Aim
Pull out each line of the items that contains the word "part", copying every such line in full.

Records provided
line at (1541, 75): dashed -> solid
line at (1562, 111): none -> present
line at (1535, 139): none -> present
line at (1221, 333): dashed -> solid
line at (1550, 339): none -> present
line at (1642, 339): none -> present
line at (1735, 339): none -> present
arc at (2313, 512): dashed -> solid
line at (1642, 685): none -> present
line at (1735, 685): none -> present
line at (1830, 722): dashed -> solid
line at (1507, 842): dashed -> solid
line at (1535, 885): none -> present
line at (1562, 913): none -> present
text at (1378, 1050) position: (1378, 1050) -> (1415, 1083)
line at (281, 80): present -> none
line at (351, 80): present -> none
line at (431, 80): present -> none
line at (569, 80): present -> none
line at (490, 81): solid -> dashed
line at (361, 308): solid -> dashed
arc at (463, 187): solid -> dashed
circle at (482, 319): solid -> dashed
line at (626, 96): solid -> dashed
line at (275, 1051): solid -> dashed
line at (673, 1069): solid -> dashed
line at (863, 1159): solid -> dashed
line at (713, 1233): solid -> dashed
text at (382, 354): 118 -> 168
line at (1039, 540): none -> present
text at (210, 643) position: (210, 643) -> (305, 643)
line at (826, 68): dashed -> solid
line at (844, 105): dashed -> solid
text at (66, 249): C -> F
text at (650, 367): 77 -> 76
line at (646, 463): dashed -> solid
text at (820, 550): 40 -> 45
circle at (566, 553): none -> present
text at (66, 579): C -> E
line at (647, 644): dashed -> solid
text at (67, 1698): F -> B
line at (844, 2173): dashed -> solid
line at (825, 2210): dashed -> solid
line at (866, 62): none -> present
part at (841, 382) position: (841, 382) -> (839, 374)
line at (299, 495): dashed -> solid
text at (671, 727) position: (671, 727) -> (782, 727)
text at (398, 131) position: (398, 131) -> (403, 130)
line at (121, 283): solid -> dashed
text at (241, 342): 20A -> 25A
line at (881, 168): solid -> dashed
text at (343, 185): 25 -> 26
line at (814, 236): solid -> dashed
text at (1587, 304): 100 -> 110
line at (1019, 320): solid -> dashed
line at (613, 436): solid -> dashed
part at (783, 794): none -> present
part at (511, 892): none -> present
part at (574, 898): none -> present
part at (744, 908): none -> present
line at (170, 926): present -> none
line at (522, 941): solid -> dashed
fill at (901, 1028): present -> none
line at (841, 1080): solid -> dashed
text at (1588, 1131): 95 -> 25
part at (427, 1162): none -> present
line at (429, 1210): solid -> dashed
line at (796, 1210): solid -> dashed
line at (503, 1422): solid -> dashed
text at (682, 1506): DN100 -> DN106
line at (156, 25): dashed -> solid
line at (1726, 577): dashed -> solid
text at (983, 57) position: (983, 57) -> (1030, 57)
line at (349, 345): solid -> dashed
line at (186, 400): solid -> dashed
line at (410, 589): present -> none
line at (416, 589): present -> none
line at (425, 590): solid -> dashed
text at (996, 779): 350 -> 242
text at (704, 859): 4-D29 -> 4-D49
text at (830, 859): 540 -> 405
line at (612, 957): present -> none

Task output
part at (841, 382) position: (841, 382) -> (839, 374)
part at (783, 794): none -> present
part at (511, 892): none -> present
part at (574, 898): none -> present
part at (744, 908): none -> present
part at (427, 1162): none -> present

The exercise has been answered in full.